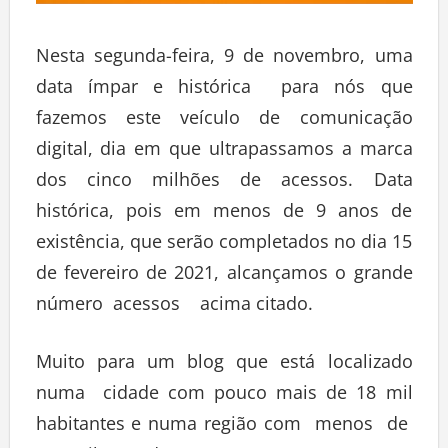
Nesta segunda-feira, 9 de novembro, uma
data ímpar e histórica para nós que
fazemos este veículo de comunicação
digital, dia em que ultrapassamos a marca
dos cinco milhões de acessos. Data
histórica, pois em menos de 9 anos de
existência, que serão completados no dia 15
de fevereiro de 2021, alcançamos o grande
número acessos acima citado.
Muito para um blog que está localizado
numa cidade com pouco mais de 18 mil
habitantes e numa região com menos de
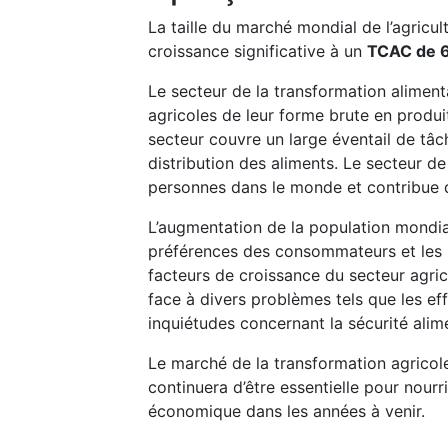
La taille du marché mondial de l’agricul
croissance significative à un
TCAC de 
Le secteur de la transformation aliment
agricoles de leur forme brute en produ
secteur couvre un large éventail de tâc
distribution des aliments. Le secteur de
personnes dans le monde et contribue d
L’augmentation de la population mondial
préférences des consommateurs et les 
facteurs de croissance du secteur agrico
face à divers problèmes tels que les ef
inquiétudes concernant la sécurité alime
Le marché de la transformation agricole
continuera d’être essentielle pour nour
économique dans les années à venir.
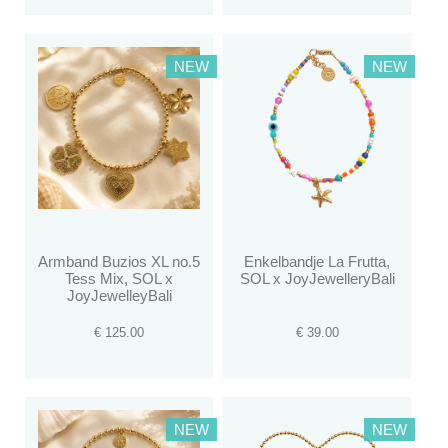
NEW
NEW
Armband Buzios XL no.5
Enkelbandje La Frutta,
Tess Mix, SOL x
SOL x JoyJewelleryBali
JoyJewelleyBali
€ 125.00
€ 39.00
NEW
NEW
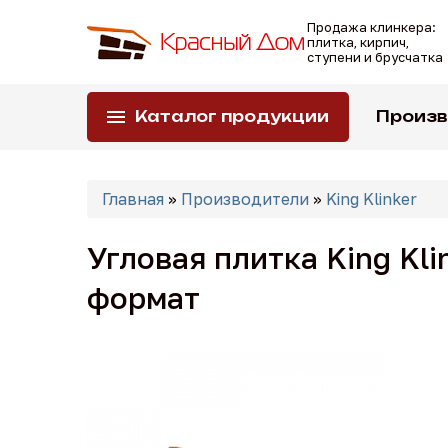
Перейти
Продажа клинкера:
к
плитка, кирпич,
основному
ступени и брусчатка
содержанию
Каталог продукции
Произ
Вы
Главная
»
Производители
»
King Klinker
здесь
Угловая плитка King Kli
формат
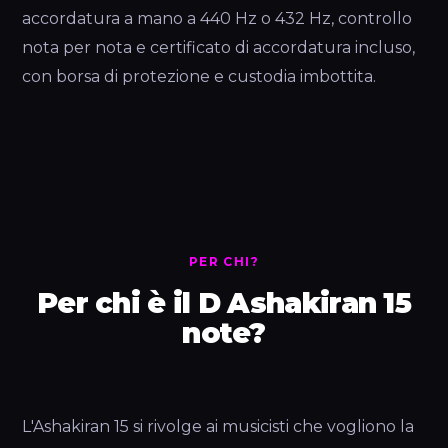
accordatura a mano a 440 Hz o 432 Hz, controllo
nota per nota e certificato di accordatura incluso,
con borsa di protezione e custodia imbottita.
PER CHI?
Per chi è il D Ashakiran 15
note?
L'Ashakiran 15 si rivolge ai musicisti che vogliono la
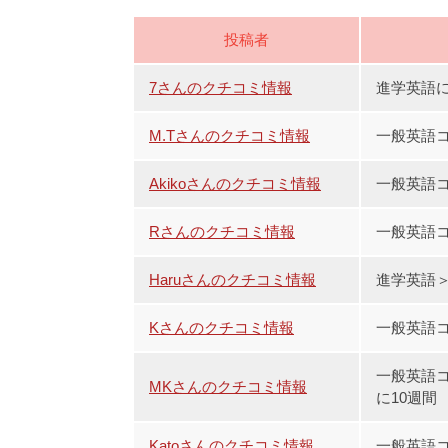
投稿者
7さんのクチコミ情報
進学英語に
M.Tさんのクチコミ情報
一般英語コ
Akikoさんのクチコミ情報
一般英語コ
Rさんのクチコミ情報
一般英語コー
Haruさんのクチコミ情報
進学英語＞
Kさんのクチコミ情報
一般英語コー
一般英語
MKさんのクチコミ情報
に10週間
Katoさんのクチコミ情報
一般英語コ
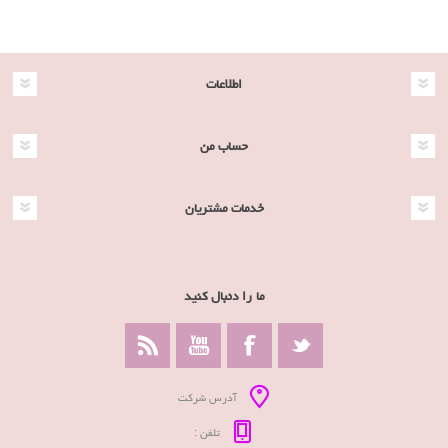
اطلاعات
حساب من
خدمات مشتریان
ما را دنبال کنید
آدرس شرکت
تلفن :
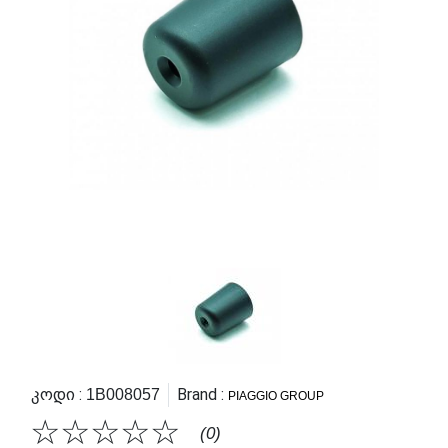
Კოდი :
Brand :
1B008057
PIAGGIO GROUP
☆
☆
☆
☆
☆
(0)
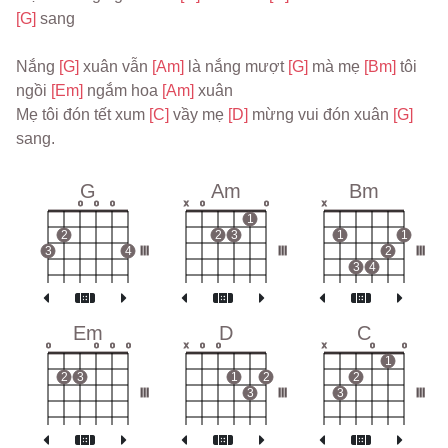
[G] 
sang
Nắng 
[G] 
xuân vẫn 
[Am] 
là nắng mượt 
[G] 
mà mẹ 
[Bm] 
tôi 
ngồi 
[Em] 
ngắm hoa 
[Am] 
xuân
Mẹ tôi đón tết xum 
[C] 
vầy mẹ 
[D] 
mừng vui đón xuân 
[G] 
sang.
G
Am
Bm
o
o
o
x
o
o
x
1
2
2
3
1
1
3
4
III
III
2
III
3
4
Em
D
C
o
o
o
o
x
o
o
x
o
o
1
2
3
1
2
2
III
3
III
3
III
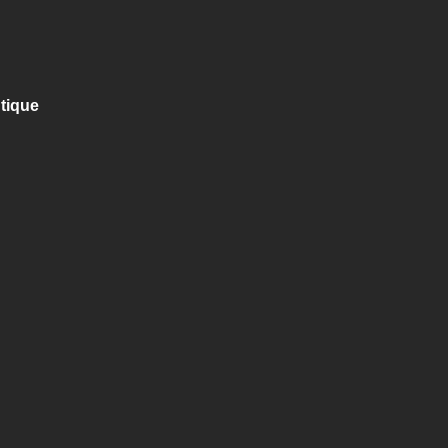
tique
--
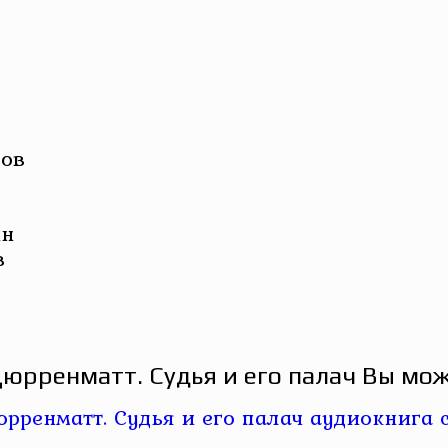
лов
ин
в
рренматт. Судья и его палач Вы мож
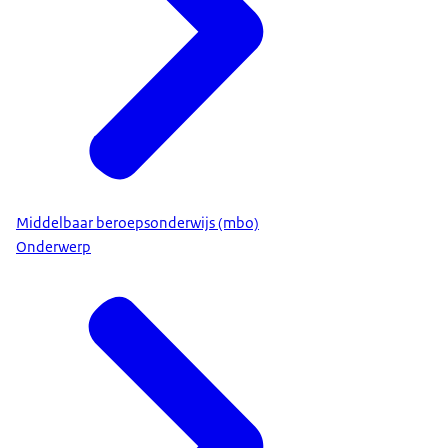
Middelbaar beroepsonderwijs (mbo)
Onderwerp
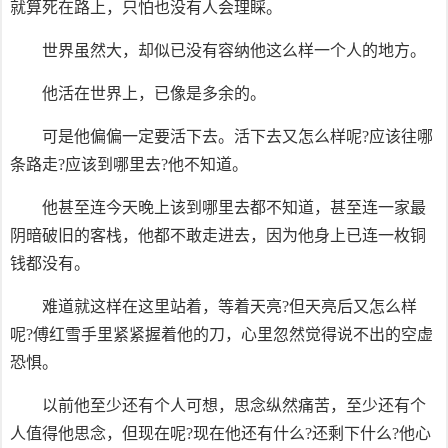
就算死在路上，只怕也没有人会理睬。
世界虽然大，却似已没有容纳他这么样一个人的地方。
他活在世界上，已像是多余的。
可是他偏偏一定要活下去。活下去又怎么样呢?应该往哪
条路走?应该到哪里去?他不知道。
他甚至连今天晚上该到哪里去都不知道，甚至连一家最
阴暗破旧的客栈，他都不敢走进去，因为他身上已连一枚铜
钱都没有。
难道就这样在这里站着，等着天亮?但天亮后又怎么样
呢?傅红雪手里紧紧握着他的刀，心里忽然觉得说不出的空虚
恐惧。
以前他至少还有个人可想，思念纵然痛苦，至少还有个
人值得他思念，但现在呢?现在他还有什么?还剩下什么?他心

§ Problem requirements:
Word for word, restate the lines above from the line containing "以前他至少还有个人可想，思念纵然痛苦，至少还有个" through the line containing "人值得他思念，但现在呢?现在他还有什么?还剩下什么?他心", with both included and nothing else.

§ Exercise response:
以前他至少还有个人可想，思念纵然痛苦，至少还有个
人值得他思念，但现在呢?现在他还有什么?还剩下什么?他心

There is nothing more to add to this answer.